Настя задумалась. Из мрака выступило невзрачное лицо с тонкими губами и чахоточным румянцем на щеках.
– Средняя дочь Дворецкой слаба и бесхарактерна, – сказала она наконец. – Мне трудно представить ее подмешивающей яд в лекарство матери. Если только…
– Если только что? – заинтересовалась Елизавета.
– Если только она не попала под влияние. А такой человек рядом с нею был. Тем более он уже совершал убийство…
Антонина стояла возле бортика катка, наблюдая за тем, как Марк отрабатывает очередную тренировку с потрясающей брюнеткой. Девушке явно было не больше двадцати лет, и рядом с высоким молодым человеком она смотрелась превосходно. Стройная, с длинными ногами и черными как смоль волосами, забранными под белоснежную повязку на голове, она прильнула к мощному торсу партнера, выполняя фигуру на повороте, и громко рассмеялась, когда услышала от него что-то забавное.
– Какая красивая пара! – раздался рядом с Антониной негромкий голос. Она оглянулась и увидела маленькую сухонькую старушку в вязаном свитере. Она наблюдала за катанием фигуристов, а теперь, должно быть, ожидала от своей соседки услышать подтверждение своим словам. Но Дворецкая оказалась скупа на комплименты. Она ничего не ответила женщине, только еще крепче вцепилась пальцами в бортик.

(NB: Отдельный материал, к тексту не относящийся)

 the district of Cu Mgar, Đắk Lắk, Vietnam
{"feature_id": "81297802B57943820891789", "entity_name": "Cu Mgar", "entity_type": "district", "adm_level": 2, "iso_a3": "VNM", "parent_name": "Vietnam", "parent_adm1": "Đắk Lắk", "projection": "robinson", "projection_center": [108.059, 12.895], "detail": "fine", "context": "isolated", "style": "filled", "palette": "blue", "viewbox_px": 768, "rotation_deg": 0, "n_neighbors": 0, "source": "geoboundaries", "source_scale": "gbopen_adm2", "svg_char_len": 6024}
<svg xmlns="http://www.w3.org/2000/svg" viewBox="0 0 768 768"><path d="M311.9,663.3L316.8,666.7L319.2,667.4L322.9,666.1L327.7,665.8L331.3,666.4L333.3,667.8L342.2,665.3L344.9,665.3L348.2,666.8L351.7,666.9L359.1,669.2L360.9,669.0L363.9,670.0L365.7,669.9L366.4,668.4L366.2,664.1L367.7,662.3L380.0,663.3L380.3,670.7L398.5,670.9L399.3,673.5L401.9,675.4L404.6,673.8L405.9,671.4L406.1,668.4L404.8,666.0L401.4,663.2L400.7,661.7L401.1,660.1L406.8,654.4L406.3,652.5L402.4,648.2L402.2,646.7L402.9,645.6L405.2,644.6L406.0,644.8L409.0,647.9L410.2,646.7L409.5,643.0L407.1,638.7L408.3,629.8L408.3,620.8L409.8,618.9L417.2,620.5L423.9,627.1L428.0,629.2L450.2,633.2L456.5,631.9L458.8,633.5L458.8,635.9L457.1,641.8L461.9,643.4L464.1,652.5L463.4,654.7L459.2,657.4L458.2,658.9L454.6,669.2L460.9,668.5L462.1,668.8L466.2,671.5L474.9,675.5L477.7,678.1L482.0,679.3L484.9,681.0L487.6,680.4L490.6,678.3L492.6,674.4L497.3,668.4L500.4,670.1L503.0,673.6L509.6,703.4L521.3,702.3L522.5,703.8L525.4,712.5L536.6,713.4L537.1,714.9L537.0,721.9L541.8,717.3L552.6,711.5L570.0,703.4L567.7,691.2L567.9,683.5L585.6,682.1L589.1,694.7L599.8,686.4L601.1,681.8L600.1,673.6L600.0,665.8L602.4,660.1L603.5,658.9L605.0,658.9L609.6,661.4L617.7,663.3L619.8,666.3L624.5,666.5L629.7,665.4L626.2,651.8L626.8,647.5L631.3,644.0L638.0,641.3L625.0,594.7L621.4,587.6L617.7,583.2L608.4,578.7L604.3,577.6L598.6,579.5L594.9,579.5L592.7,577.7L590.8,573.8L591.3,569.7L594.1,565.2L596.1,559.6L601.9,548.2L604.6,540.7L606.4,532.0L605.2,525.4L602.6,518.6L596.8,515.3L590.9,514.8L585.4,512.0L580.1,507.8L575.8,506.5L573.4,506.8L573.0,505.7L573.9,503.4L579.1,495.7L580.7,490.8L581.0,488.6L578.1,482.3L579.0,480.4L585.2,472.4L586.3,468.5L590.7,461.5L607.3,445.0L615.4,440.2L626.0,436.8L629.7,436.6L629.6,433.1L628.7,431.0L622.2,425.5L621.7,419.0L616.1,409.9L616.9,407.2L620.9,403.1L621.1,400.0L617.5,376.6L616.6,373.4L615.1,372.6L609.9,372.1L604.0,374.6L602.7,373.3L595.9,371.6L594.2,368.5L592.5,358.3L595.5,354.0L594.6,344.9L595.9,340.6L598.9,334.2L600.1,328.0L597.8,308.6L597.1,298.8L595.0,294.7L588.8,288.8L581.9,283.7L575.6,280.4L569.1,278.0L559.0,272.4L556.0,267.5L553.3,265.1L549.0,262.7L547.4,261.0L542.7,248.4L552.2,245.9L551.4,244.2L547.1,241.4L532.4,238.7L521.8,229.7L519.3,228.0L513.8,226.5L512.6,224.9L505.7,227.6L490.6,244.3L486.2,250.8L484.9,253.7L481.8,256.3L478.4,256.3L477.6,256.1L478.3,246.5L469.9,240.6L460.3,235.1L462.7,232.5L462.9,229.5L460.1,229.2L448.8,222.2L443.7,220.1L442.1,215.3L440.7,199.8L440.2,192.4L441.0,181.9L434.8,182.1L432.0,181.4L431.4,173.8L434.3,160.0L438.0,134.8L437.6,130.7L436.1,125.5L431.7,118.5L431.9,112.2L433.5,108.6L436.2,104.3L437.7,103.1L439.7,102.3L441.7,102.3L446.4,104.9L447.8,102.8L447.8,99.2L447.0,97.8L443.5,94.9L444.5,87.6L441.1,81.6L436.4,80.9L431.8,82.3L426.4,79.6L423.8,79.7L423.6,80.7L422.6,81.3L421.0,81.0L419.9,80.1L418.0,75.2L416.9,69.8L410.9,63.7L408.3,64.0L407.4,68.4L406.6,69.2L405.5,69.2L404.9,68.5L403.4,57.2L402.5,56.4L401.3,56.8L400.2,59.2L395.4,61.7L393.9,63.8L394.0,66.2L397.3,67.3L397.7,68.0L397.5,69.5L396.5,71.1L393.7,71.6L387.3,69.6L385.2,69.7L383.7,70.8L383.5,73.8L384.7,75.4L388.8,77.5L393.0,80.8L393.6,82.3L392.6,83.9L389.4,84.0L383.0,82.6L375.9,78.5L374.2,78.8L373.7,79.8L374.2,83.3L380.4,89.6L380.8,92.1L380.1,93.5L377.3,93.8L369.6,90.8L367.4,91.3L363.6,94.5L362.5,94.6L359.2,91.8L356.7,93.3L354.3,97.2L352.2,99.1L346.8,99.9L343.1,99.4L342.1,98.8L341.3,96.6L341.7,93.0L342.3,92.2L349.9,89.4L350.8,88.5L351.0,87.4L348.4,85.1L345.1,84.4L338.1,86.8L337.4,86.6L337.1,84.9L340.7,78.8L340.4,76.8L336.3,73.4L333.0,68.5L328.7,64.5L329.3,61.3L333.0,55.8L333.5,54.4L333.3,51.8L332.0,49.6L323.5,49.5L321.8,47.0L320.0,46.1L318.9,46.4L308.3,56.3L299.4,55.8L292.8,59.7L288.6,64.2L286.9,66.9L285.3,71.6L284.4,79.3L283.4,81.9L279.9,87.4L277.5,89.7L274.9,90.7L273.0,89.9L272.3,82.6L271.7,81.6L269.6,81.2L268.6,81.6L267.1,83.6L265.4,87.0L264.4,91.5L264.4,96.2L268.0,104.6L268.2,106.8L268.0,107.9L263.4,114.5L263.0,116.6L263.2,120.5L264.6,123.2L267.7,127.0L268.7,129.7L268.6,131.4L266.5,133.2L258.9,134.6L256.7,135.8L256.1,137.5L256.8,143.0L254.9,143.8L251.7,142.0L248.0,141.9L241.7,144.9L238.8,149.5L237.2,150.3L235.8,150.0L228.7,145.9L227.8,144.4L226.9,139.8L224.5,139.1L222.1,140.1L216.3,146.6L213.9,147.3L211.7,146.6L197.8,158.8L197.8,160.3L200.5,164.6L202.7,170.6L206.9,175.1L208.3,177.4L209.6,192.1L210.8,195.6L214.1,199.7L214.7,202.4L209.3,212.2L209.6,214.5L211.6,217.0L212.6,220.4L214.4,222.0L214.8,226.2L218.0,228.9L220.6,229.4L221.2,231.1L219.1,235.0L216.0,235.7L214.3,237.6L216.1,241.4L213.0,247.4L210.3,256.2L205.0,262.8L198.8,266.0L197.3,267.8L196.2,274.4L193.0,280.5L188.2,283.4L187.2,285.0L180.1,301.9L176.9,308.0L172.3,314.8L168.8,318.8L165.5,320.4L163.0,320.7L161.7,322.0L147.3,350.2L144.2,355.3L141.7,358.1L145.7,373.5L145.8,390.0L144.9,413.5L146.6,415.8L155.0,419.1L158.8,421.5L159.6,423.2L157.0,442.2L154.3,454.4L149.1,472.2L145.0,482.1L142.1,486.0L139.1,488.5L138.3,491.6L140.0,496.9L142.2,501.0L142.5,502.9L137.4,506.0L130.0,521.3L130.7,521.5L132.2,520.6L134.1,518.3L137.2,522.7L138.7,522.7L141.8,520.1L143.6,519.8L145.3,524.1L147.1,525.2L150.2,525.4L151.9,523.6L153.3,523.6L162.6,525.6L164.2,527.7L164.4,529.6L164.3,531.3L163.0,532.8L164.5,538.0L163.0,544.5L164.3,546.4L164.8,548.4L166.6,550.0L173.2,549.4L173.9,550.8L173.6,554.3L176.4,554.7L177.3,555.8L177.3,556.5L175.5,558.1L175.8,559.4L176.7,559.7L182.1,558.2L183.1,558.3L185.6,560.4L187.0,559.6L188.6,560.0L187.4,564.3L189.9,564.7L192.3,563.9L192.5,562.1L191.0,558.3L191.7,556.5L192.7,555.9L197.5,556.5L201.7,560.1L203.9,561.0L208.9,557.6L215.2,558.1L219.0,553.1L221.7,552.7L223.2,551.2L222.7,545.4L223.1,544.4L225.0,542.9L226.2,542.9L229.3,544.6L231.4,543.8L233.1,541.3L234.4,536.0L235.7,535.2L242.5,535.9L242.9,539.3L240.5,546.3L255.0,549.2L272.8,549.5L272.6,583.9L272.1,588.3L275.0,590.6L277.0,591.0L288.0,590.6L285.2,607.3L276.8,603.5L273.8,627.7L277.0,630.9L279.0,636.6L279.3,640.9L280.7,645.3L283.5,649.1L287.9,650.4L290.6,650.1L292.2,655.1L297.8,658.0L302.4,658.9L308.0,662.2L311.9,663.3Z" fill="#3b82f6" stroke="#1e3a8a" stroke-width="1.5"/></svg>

Тем временем Марк заметил ее и, заставив брюнетку отрабатывать новый элемент, поспешил в ее сторону.
– Почему у тебя такое лицо? – спросил он вместо приветствия. – Опять что-то связанное с наследством?

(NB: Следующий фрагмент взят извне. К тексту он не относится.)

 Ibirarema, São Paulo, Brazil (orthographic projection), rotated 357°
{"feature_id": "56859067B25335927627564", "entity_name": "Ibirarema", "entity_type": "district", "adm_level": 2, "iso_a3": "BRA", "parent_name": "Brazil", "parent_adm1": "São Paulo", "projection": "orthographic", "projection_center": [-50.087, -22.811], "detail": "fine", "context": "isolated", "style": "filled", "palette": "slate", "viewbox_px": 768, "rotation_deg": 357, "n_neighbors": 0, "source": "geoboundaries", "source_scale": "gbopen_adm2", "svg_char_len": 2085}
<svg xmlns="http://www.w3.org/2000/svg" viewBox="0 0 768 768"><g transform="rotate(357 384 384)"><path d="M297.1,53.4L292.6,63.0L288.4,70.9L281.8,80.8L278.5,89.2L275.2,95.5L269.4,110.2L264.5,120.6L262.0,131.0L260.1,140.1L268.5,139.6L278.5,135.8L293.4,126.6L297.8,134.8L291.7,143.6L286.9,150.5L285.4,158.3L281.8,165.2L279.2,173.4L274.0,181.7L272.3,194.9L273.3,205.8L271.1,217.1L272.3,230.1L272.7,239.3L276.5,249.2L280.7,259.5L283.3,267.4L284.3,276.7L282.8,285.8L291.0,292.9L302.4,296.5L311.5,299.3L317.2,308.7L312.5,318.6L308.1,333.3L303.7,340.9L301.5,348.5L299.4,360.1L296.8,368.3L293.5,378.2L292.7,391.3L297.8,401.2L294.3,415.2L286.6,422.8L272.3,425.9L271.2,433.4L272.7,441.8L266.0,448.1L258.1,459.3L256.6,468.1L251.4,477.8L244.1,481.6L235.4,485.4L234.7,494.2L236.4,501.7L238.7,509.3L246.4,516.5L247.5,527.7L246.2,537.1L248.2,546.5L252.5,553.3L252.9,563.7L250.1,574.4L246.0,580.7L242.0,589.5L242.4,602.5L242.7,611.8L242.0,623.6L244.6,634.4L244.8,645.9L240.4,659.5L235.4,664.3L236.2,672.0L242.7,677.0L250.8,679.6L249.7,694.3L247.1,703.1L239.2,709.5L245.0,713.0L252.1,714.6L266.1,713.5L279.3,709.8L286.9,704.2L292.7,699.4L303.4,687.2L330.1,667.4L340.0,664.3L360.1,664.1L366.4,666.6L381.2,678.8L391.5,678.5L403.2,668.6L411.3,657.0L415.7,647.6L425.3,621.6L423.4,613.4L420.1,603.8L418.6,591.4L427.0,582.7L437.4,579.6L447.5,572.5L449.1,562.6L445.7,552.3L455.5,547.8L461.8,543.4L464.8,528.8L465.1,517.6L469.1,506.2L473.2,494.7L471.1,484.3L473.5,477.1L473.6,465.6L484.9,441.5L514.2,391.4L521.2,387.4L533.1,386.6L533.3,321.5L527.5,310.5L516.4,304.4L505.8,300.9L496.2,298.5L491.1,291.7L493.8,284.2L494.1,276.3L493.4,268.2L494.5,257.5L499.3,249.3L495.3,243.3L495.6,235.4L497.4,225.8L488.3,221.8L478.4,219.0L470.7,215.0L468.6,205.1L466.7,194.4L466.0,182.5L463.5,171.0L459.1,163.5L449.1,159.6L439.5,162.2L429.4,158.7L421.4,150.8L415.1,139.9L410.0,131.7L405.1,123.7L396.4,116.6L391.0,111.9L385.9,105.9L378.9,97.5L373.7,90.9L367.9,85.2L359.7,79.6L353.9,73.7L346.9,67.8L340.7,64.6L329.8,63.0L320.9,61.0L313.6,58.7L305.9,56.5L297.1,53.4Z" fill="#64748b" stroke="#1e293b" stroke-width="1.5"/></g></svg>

«Почему тебя интересует только эта тема?» – захотелось позлословить Дворецкой, но она сдержалась.
– Пока ничего нового. Ведется следствие, – ответила она.
– Вот видишь! Все идет как надо, – ослепительно улыбнулся он. – Знаешь, кто-то из знакомых юристов говорил мне, что если эту девицу признают виновной в убийстве вашей матери, то ты будешь иметь все шансы стать наследницей, только уже не по завещанию, а по закону.
«А если нет? – вертелся на губах вопрос. – Тогда ты бросишь меня ради той брюнетки или какой-нибудь блондинки? А как же та симпатичная веснушчатая шатенка, улыбчивая, как солнышко, с которой ты будешь кататься через час? Что же будет, Марк? Неужели мать была права?»
– Ну, давай. Мне пора заниматься, – он дотронулся до ее плеча. – Увидимся вечером.